__Selected text__:
------

Incompatibility is certain in every relationship.
G. K. Chesterton wrote, “If we can be divorced for incompatibility, I cannot understand why we are not all divorced. I have known many happy marriages but never a compatible one.”
How are we Incompatible?
- Our sexes
God created every cell in our body differently! Males have that “Y” chromosome and there starts all the trouble! With some humor, let’s enjoy some of some differences:
- Our family backgrounds
From our family we learned how to spend money, how to keep house or destroy it, how to raise kids and how to spend our leisure time. We learned how to fight from our family. A lot of the conflict that exists is conflict over differences from family backgrounds.
- Our communication styles
Women typically are much more verbal.
In fact one study took a group of 2-4 yr. olds and recorded them at play. The study found that almost 100% of the girl sounds were understandable verbal expressions, while around 50% of the boy sounds were unintelligible noises, like Brummmm. eeerrrrr.
Women typically talk more than men. The average man talks about 20,000 words a day. The average woman talks about 30,000 words a day. When a man comes home from work, he’s used most of his words, so he’s going to grunt his way through the evening. But the wife, has many more to use. This causes great frustration in a marriage.
- Our personalities
Personality refers to the way you think, the way you feel, the way you act.
Most agree on four different personality types. 2000 years ago, Hippocrates’s classified four different categories: Sanguine, Choleric, Phlegmatic, Melancholy.

------

__Listed entries__:
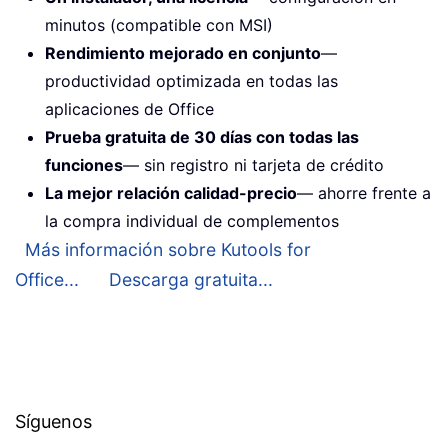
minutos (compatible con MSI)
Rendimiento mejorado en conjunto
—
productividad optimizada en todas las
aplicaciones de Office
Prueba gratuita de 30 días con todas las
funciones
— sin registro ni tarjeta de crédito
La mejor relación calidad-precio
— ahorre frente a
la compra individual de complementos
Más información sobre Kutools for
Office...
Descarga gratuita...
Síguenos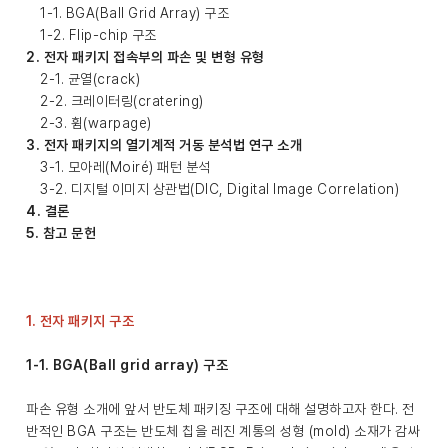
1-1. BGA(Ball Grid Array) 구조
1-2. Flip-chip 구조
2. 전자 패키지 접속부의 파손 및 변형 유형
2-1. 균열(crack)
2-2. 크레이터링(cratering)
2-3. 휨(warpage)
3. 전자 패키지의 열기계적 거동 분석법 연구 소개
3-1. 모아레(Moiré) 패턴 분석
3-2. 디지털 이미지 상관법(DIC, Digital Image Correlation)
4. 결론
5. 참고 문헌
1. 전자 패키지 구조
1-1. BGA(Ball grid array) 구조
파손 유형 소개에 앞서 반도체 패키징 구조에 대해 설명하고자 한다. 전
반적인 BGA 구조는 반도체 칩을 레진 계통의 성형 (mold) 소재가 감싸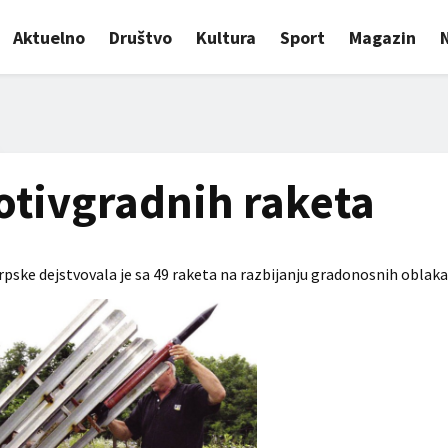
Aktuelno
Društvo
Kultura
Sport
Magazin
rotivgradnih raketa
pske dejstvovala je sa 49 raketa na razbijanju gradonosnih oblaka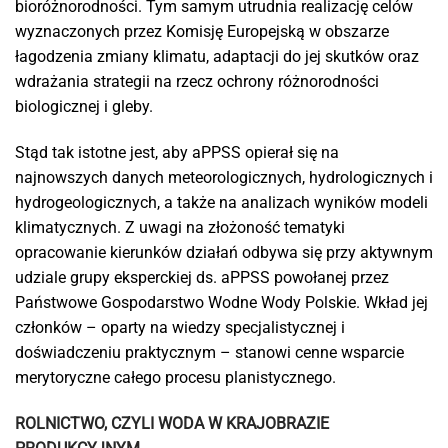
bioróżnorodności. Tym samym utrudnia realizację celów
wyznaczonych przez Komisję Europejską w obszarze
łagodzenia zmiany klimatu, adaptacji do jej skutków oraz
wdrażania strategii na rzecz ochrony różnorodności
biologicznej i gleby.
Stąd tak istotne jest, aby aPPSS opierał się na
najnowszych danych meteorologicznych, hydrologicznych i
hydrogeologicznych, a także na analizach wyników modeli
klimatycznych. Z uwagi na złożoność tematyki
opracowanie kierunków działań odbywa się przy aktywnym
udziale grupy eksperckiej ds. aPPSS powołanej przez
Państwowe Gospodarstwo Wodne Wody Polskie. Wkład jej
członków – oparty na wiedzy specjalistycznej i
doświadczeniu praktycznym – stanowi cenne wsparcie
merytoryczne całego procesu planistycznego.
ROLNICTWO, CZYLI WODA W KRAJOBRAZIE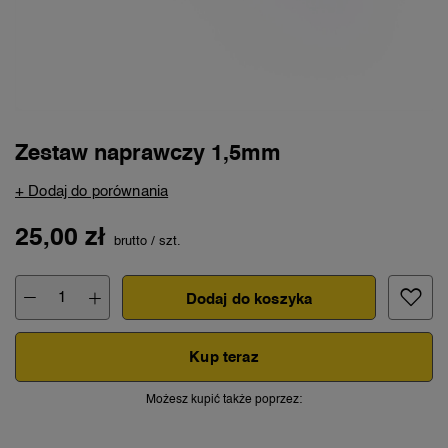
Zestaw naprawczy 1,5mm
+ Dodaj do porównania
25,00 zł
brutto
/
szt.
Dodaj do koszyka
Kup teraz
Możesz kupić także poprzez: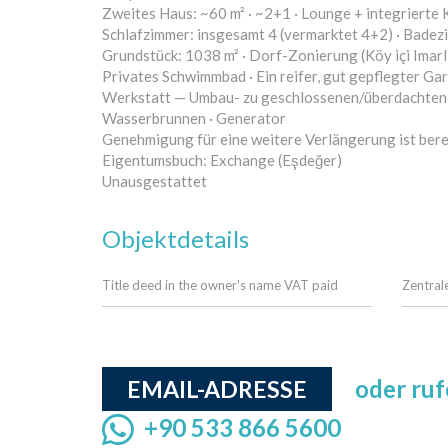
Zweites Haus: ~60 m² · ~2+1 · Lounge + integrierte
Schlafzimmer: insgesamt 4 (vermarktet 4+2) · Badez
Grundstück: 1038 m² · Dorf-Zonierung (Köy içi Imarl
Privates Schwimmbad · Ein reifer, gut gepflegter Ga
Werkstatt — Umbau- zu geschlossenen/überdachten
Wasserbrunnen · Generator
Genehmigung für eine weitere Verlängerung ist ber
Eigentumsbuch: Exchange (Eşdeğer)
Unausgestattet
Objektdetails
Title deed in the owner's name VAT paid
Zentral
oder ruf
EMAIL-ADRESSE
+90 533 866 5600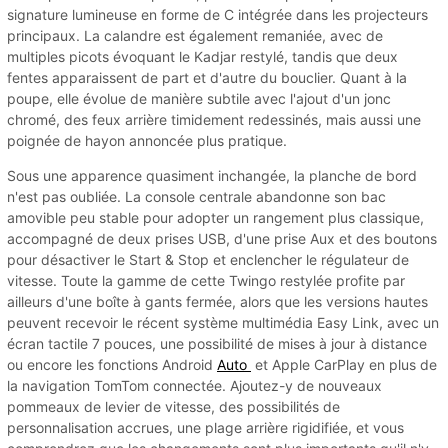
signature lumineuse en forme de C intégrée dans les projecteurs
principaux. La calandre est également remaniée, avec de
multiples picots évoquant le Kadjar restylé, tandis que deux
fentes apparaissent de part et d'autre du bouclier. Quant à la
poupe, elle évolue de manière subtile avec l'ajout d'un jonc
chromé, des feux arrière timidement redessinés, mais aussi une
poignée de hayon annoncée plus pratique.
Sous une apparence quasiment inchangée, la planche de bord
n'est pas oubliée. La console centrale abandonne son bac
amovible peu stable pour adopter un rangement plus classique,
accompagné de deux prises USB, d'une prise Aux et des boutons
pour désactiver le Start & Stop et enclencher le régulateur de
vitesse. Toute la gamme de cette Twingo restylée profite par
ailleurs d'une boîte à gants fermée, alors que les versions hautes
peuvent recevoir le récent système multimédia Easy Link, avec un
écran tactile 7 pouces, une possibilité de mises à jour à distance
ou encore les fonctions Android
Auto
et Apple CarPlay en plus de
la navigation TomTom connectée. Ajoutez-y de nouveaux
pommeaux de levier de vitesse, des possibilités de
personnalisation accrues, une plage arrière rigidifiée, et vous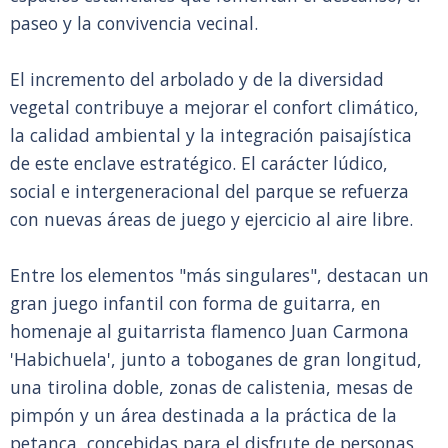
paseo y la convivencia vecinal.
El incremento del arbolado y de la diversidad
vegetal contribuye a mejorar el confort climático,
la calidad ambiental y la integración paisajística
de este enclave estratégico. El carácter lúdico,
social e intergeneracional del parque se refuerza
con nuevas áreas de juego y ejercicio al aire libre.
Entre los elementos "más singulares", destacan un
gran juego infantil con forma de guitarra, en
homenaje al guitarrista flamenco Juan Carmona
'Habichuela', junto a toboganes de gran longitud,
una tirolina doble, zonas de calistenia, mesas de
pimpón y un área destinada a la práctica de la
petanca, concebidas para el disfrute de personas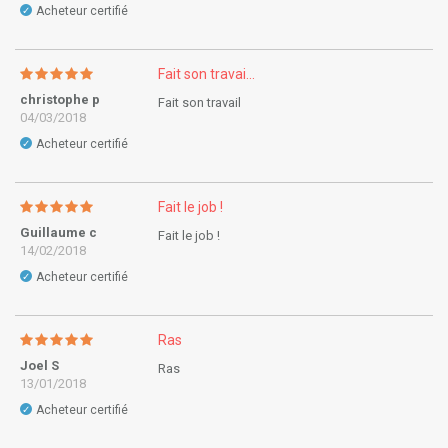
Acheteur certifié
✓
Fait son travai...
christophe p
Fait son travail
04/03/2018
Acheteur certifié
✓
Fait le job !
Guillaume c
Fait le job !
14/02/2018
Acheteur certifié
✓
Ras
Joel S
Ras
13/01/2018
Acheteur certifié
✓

------

__Task objective__:
Could you reproduce the passage on incompatibility in marriage above, word for word and in full?

__Answer section__:
Incompatibility is certain in every relationship.
G. K. Chesterton wrote, “If we can be divorced for incompatibility, I cannot understand why we are not all divorced. I have known many happy marriages but never a compatible one.”
How are we Incompatible?
- Our sexes
God created every cell in our body differently! Males have that “Y” chromosome and there starts all the trouble! With some humor, let’s enjoy some of some differences:
- Our family backgrounds
From our family we learned how to spend money, how to keep house or destroy it, how to raise kids and how to spend our leisure time. We learned how to fight from our family. A lot of the conflict that exists is conflict over differences from family backgrounds.
- Our communication styles
Women typically are much more verbal.
In fact one study took a group of 2-4 yr. olds and recorded them at play. The study found that almost 100% of the girl sounds were understandable verbal expressions, while around 50% of the boy sounds were unintelligible noises, like Brummmm. eeerrrrr.
Women typically talk more than men. The average man talks about 20,000 words a day. The average woman talks about 30,000 words a day. When a man comes home from work, he’s used most of his words, so he’s going to grunt his way through the evening. But the wife, has many more to use. This causes great frustration in a marriage.
- Our personalities
Personality refers to the way you think, the way you feel, the way you act.
Most agree on four different personality types. 2000 years ago, Hippocrates’s classified four different categories: Sanguine, Choleric, Phlegmatic, Melancholy.